Arrange the rows as a Markdown table with columns Index and Text, giving each row a number and leaving out blank lines. Start at the row containing "genus: Nothofagus", stop after the row containing "elevation (m): 1807", and include only those rows.

Part of a data file:

[BEGIN]

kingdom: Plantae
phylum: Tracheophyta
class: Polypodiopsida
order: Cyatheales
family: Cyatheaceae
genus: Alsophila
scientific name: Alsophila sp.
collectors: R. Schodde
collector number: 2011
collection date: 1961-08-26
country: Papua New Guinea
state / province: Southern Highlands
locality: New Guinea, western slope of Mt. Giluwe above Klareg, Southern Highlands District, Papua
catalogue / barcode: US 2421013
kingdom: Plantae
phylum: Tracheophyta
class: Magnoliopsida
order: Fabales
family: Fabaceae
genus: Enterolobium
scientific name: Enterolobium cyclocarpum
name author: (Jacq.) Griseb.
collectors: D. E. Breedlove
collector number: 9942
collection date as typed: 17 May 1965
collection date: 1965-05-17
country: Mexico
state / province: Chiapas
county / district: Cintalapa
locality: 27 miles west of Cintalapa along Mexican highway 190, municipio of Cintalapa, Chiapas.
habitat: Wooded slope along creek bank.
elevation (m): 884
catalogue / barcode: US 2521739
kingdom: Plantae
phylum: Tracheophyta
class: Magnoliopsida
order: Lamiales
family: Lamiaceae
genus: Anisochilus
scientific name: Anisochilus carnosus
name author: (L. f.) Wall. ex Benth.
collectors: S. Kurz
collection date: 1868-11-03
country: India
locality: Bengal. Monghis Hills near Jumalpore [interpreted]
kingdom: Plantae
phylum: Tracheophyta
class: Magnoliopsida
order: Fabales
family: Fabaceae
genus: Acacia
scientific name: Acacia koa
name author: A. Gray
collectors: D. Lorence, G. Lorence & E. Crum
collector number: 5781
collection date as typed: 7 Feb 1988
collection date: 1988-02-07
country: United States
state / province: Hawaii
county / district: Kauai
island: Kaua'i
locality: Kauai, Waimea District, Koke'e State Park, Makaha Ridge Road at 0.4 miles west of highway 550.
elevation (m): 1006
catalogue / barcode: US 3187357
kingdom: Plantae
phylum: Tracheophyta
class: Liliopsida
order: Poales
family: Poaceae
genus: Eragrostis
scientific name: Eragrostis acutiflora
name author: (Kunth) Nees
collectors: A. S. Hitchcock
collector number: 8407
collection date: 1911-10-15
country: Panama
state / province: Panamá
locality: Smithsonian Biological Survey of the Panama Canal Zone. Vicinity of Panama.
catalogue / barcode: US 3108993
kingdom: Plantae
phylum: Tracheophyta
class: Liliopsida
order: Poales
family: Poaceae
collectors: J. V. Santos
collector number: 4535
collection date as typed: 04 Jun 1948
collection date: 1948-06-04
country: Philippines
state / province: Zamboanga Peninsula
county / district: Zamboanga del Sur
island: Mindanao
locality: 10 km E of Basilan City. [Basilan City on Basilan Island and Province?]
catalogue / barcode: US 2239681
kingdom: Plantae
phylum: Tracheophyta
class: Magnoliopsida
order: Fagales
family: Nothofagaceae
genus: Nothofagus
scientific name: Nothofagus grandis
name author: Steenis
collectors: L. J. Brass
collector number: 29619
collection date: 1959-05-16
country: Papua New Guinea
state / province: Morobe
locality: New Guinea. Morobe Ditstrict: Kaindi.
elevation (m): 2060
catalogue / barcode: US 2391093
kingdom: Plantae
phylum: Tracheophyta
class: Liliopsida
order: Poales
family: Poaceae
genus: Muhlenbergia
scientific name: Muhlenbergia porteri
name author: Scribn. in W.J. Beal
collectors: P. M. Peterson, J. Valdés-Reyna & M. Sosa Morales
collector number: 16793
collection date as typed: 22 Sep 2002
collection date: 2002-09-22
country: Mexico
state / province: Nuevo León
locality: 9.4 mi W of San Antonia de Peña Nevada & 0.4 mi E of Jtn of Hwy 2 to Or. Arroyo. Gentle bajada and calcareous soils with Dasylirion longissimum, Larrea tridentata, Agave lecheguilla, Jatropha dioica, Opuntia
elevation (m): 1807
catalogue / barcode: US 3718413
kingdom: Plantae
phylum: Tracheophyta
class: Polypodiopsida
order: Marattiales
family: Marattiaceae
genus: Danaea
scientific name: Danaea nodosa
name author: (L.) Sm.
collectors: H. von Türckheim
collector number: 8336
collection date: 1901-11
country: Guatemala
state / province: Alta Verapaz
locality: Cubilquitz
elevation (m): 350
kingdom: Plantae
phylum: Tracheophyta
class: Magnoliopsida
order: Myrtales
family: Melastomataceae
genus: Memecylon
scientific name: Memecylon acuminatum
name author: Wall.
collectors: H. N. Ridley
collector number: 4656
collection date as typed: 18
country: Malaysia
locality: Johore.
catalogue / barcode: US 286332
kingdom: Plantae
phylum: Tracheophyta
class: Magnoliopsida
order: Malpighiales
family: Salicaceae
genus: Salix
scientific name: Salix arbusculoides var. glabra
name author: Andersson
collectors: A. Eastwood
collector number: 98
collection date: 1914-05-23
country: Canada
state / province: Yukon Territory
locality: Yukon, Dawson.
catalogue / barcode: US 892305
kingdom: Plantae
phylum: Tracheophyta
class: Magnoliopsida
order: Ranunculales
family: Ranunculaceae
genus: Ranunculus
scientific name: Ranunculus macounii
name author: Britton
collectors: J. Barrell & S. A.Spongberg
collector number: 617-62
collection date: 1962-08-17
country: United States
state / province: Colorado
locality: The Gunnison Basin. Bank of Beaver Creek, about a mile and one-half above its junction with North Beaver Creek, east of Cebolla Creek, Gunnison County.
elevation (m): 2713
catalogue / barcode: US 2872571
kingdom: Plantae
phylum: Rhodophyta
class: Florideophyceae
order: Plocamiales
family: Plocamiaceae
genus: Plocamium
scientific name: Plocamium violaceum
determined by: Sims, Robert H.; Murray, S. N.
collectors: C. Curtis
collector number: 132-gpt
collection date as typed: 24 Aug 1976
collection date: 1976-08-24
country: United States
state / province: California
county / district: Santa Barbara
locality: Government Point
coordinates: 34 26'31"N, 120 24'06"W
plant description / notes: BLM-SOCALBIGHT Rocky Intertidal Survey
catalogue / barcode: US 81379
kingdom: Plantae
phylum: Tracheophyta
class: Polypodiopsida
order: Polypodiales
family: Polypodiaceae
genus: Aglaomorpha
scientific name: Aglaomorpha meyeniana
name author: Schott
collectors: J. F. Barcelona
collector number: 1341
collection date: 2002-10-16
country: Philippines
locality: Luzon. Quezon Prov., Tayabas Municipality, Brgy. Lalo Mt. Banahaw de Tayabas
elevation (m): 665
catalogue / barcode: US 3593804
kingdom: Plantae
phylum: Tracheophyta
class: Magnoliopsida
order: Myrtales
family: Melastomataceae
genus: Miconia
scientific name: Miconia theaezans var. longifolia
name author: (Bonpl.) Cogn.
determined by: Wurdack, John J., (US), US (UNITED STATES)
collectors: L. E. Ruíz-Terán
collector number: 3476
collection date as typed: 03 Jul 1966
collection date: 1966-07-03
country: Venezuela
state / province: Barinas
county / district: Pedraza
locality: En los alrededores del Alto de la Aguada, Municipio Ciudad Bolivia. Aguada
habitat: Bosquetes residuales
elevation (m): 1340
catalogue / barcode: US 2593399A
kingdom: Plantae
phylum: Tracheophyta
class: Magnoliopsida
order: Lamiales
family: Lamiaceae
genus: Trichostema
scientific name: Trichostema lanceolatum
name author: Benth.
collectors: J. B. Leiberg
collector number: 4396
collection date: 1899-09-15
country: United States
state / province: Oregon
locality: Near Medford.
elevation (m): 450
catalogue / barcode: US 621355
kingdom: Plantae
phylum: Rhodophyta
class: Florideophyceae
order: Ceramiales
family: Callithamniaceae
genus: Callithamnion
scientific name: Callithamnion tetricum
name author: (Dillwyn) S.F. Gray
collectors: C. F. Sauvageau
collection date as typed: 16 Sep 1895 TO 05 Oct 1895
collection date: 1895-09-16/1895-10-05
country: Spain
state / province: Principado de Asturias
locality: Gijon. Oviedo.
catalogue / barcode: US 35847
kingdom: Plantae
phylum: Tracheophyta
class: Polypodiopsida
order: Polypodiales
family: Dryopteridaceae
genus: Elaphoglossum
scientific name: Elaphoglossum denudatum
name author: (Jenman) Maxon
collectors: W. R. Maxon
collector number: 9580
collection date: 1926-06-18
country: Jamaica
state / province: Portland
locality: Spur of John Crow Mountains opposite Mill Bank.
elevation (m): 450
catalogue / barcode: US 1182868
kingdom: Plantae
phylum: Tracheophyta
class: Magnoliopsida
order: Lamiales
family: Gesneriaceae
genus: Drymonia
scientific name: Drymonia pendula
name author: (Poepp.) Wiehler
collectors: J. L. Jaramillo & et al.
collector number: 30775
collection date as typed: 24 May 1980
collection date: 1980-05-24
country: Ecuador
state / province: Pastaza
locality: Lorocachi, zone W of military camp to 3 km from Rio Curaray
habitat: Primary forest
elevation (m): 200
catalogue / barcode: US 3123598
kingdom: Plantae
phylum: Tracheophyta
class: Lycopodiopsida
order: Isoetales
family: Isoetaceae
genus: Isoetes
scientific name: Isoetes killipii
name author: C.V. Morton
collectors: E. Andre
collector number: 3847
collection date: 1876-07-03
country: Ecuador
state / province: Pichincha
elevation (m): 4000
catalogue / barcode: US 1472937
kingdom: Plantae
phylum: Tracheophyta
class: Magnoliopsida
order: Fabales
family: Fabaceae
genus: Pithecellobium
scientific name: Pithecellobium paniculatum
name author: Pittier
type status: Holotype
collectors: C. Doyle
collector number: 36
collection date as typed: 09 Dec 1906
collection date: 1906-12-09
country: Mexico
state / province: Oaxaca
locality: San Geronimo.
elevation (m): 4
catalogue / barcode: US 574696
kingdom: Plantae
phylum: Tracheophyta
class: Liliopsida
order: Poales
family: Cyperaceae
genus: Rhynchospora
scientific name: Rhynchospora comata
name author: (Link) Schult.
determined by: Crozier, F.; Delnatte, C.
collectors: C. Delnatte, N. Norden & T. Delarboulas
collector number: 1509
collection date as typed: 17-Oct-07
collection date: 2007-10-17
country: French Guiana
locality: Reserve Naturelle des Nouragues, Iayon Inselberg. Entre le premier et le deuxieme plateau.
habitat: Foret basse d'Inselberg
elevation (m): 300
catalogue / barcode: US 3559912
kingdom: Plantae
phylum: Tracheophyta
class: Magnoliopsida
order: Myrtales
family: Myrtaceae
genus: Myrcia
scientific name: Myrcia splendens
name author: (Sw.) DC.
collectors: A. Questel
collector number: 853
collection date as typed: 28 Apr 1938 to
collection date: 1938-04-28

[END]

Solution to this task
| Index | Text |
|---|---|
| 1 | genus: Nothofagus |
| 2 | scientific name: Nothofagus grandis |
| 3 | name author: Steenis |
| 4 | collectors: L. J. Brass |
| 5 | collector number: 29619 |
| 6 | collection date: 1959-05-16 |
| 7 | country: Papua New Guinea |
| 8 | state / province: Morobe |
| 9 | locality: New Guinea. Morobe Ditstrict: Kaindi. |
| 10 | elevation (m): 2060 |
| 11 | catalogue / barcode: US 2391093 |
| 12 | kingdom: Plantae |
| 13 | phylum: Tracheophyta |
| 14 | class: Liliopsida |
| 15 | order: Poales |
| 16 | family: Poaceae |
| 17 | genus: Muhlenbergia |
| 18 | scientific name: Muhlenbergia porteri |
| 19 | name author: Scribn. in W.J. Beal |
| 20 | collectors: P. M. Peterson, J. Valdés-Reyna & M. Sosa Morales |
| 21 | collector number: 16793 |
| 22 | collection date as typed: 22 Sep 2002 |
| 23 | collection date: 2002-09-22 |
| 24 | country: Mexico |
| 25 | state / province: Nuevo León |
| 26 | locality: 9.4 mi W of San Antonia de Peña Nevada & 0.4 mi E of Jtn of Hwy 2 to Or. Arroyo. Gentle bajada and calcareous soils with Dasylirion longissimum, Larrea tridentata, Agave lecheguilla, Jatropha dioica, Opuntia |
| 27 | elevation (m): 1807 |